Renan Santos, candidato do Missão, optou por realizar uma mobilização independente no Obelisco do Ibirapuera. Antes do ato, ele havia deixado claro que não participaria da manifestação organizada por Flávio Bolsonaro, mantendo uma posição própria dentro do campo político de oposição ao STF. O candidato também havia defendido a divulgação completa das conversas relacionadas ao caso envolvendo Vorcaro e as autoridades mencionadas nas mensagens.
A divisão entre os três atos mostrou que, apesar da convergência nas críticas a Moraes, não existia uma mobilização unificada entre os candidatos de direita. Flávio concentrou sua manifestação na Paulista, Zema adotou uma caminhada no mesmo eixo e Renan escolheu outro ponto da cidade para apresentar sua mensagem. Politicamente, a diferença de formatos também refletiu a disputa eleitoral entre os próprios candidatos pela liderança do campo oposicionista.
Crise no STF virou tema central da disputa eleitoral
A crise envolvendo Alexandre de Moraes e André Mendonça ganhou peso político depois que um relatório da Polícia Federal reuniu 52 mensagens atribuídas a Moraes e Daniel Vorcaro. Segundo as informações divulgadas, as conversas ocorreram entre outubro e novembro de 2025 e incluíram pedidos do ex-banqueiro relacionados a investigações envolvendo o Banco Master. O material provocou uma reação da Procuradoria-Geral da República, que questionou a forma como o relatório havia sido produzido e pediu sua anulação.
O episódio passou a ser utilizado pelos adversários de Moraes como argumento para defender uma investigação sobre a conduta do ministro. Ao mesmo tempo, a própria Corte passou a discutir os limites institucionais da atuação de seus integrantes, enquanto Fachin solicitou esclarecimentos a Moraes, Mendonça, ao procurador-geral Paulo Gonet e ao diretor-geral da Polícia Federal, Andrei Rodrigues. Assim, os atos de 7 de Setembro ocorreram em um momento no qual uma crise interna do STF já havia se transformado em um dos principais temas da corrida presidencial.

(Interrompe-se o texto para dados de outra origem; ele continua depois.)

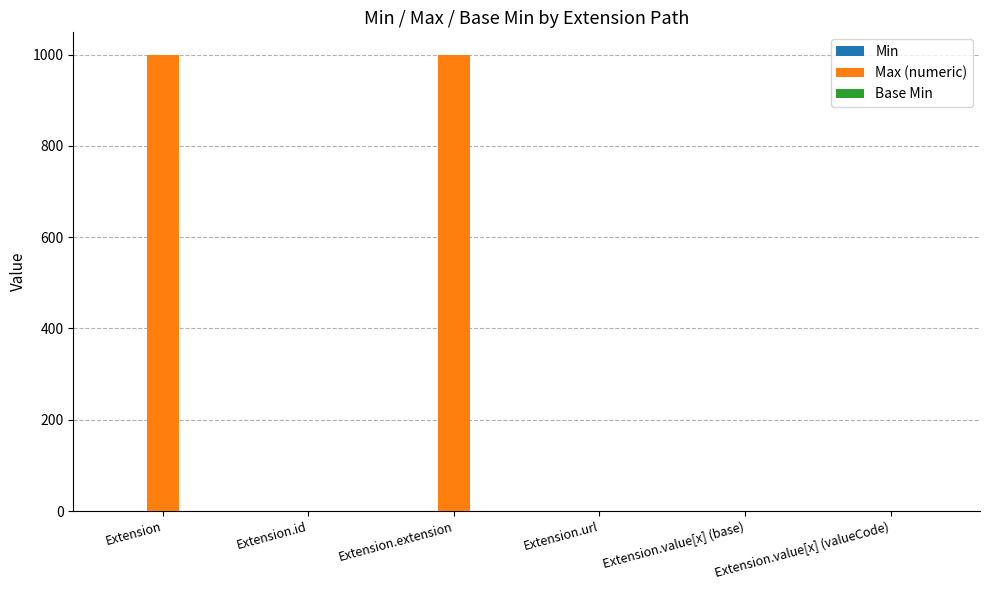

Which series changed the most between Extension.extension and Extension.value[x] (base)?

Max (numeric)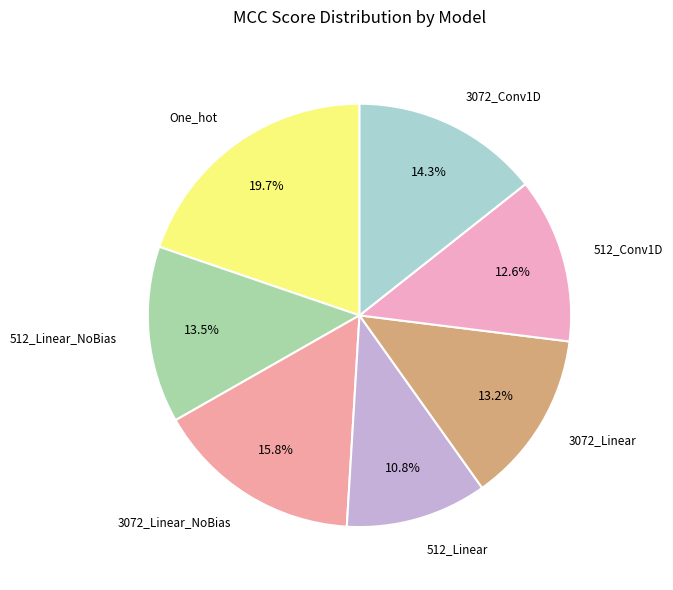

What is the smallest slice in the pie chart?

512_Linear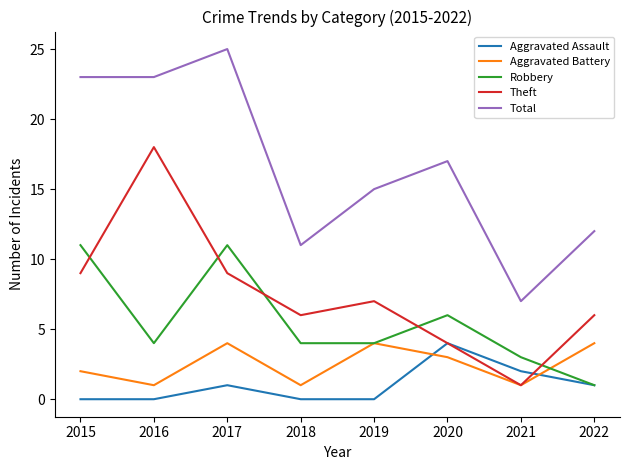

Is it true that Aggravated Battery equals 1 at 2016?

True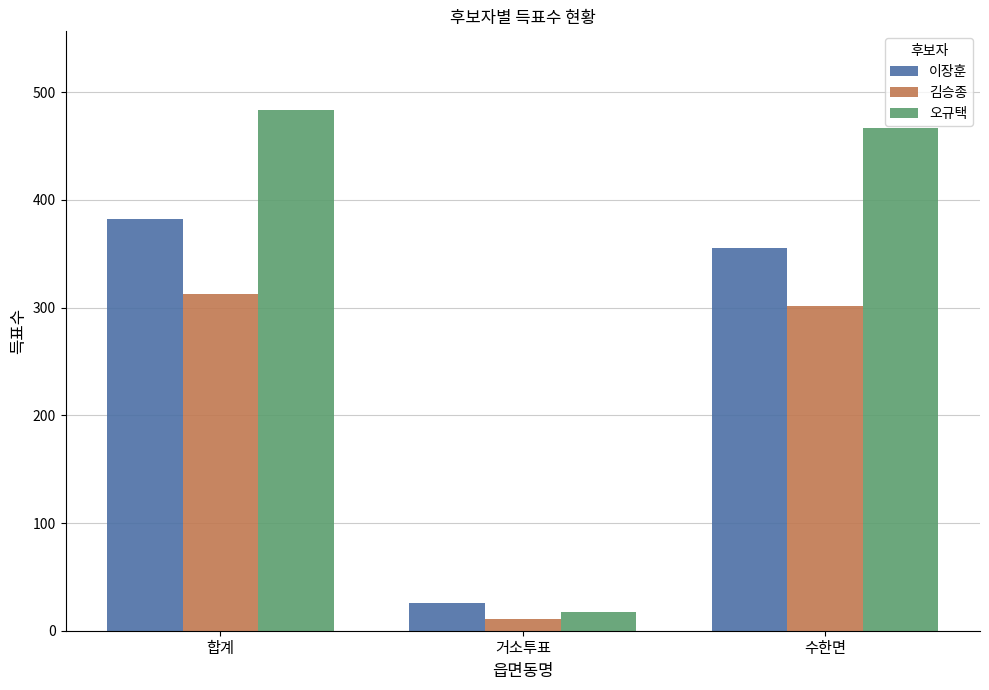

What is the difference between the maximum and minimum values in the 이장훈 series?

356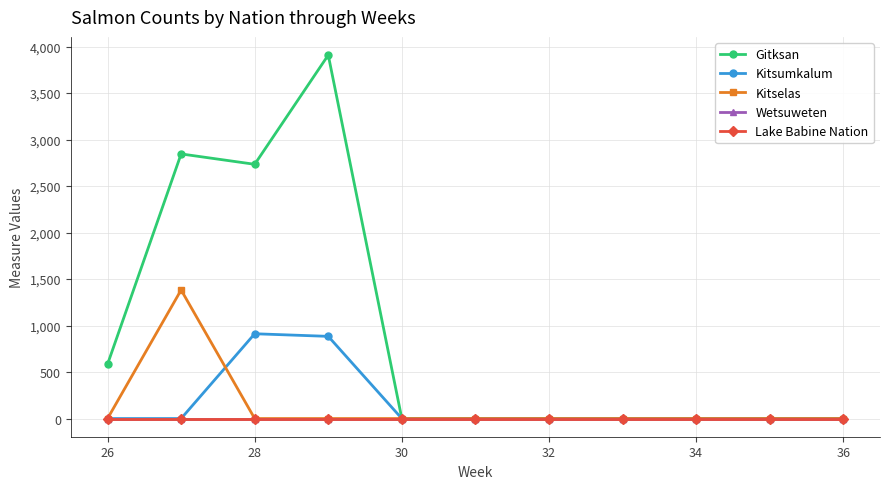

What is the average value of the Gitksan series?

915.9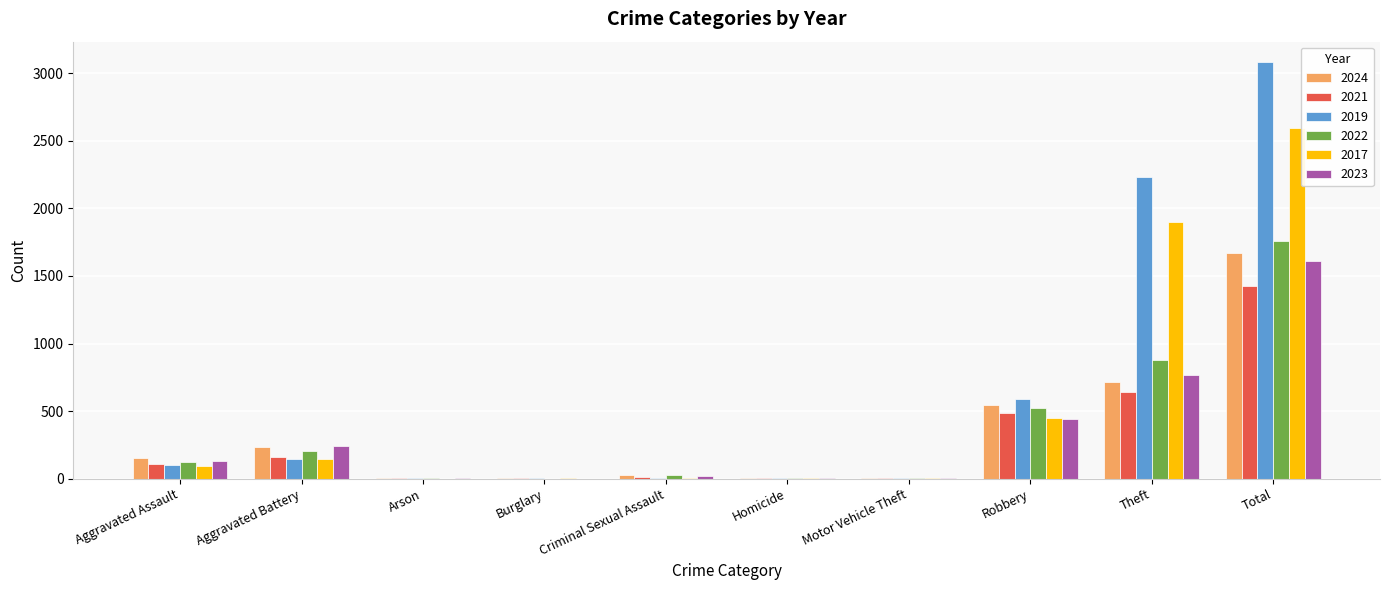

At which category is the sum across all series the highest?

Total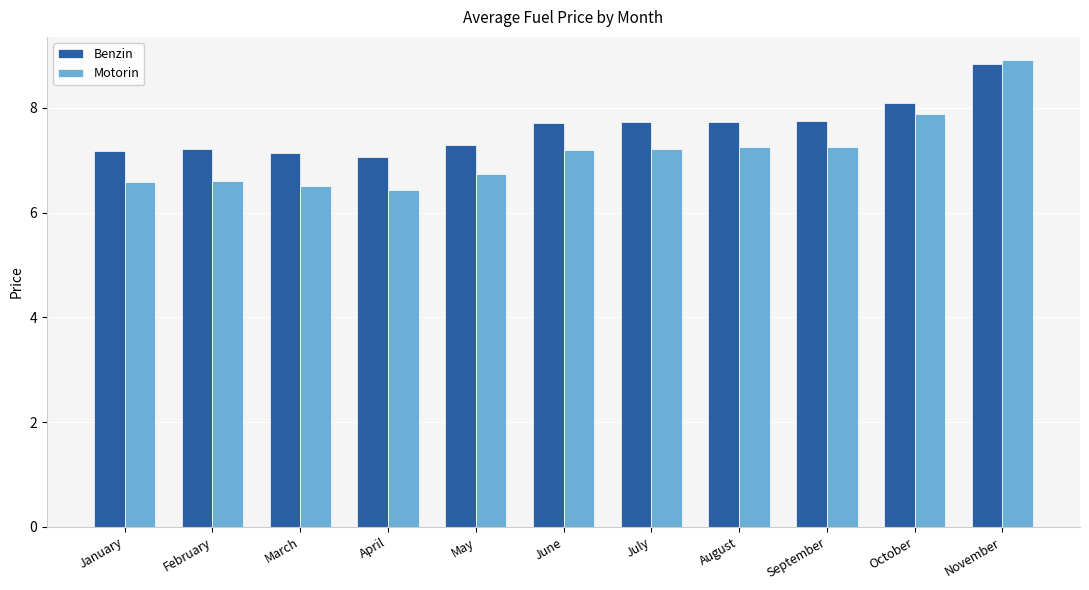

At how many categories does at least one series exceed 6?

11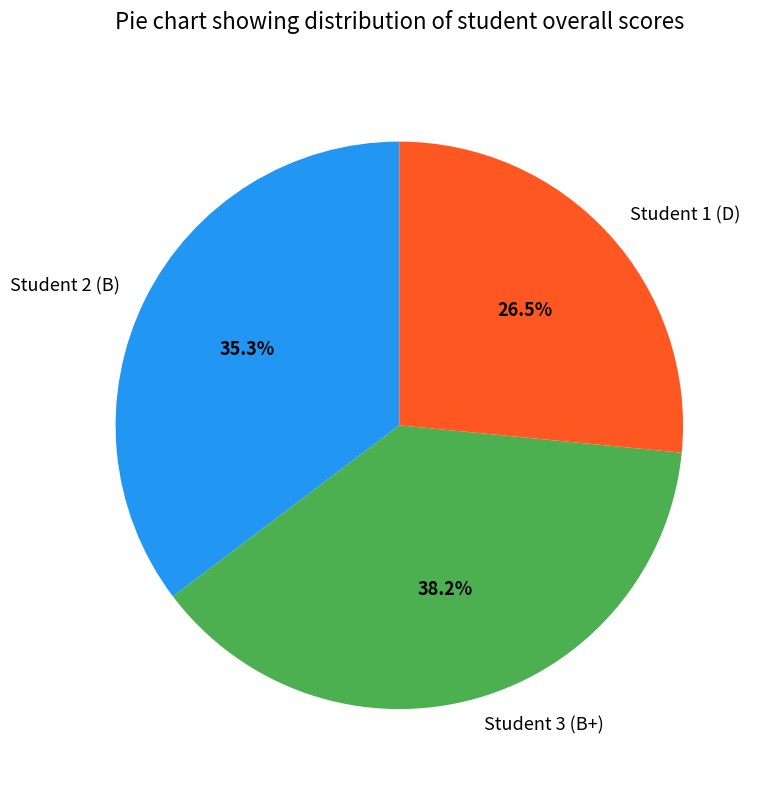

Combined, do Student 3 (B+) and Student 1 (D) account for over 50%?

Yes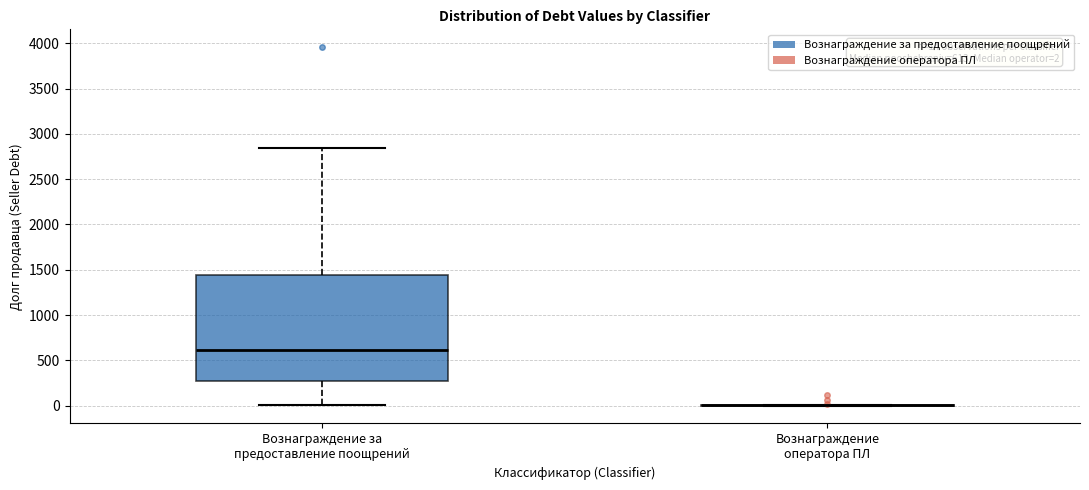

Comparing the boxes themselves (not the whiskers), which one is the tallest?

Вознаграждение за предоставление поощрений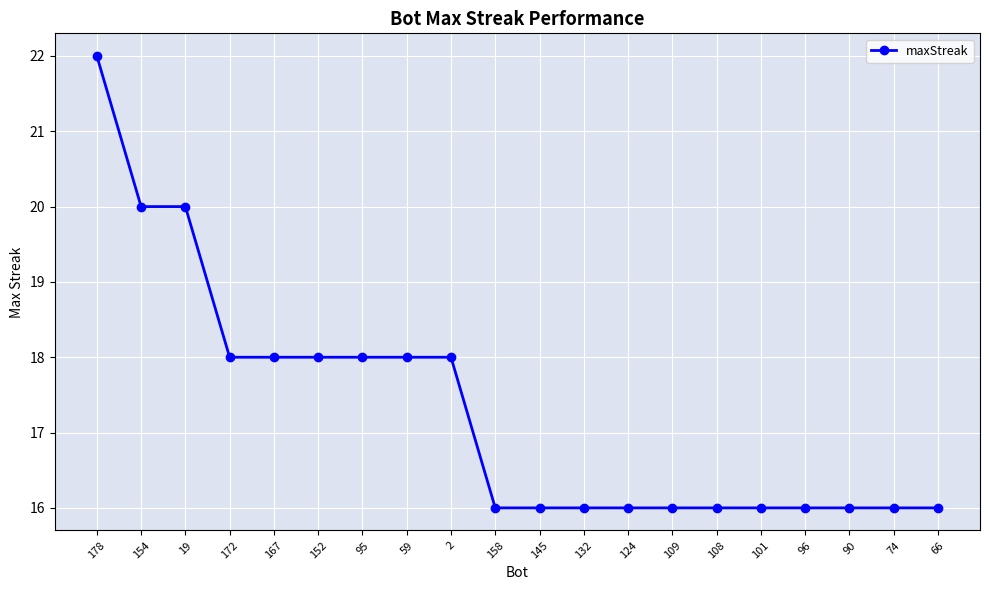

True or false: the data shows 18 at 167.

True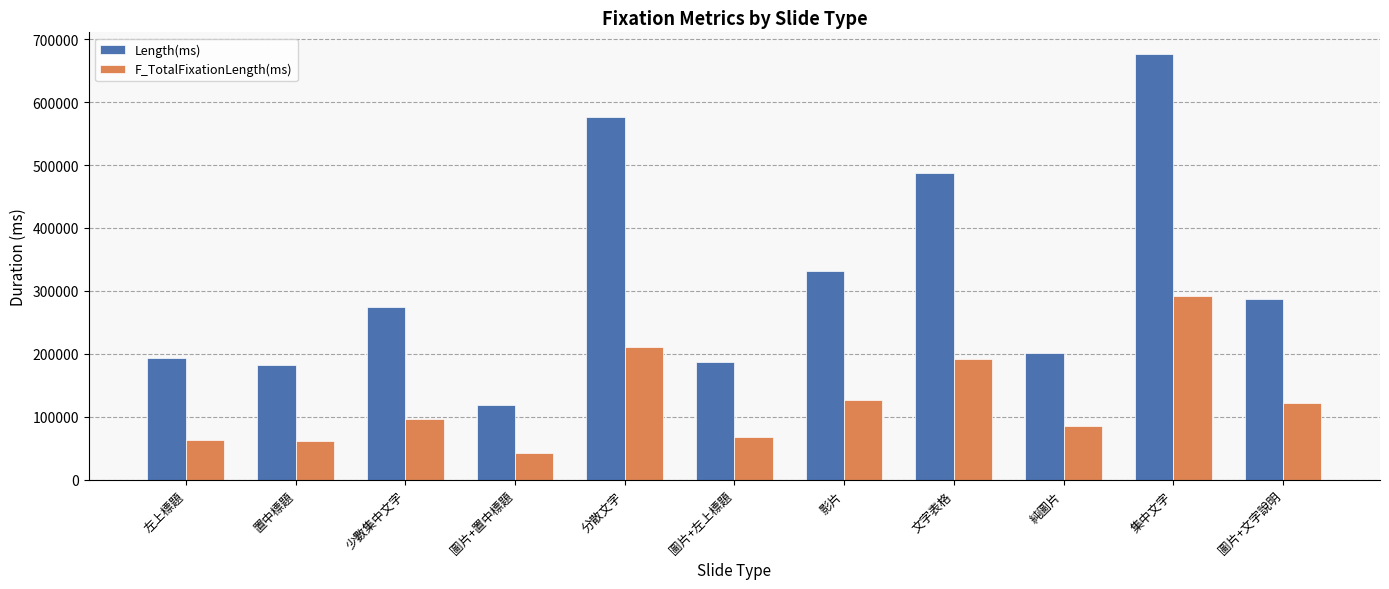

At how many categories does at least one series exceed 619379?

1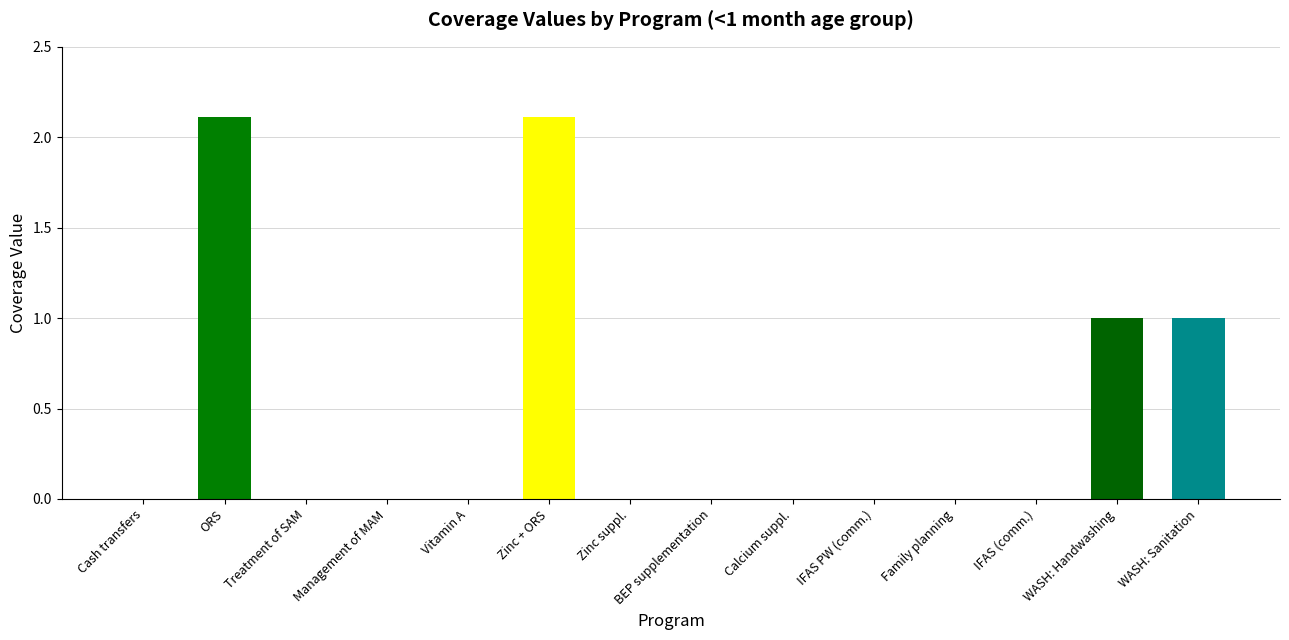

The value at Management of MAM is 0.0. True or false?

True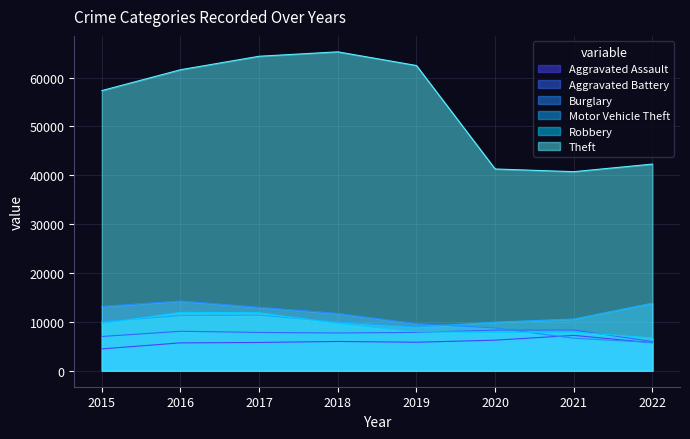

What are all the series names shown in the legend?

Aggravated Assault, Aggravated Battery, Burglary, Motor Vehicle Theft, Robbery, Theft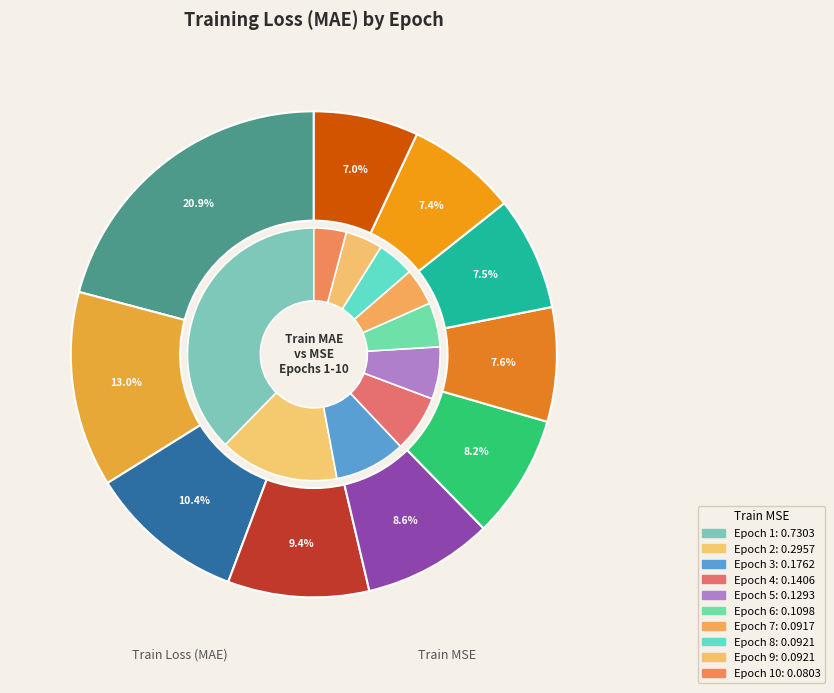

What is the largest slice in the pie chart?

Epoch 1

A escolha de Flávio, Renan e Zema de levar as críticas às ruas mostrou como o confronto com Moraes passou a ocupar espaço relevante na campanha eleitoral de 2026. Enquanto Lula participou do desfile oficial em Brasília e adotou a soberania nacional como eixo de seu pronunciamento, seus adversários concentraram parte significativa de suas agendas na crise envolvendo o STF. Com isso, o 7 de Setembro terminou marcado por duas narrativas políticas distintas, uma ligada à agenda institucional do governo e outra centrada nos ataques a Moraes e na cobrança por mudanças no Supremo.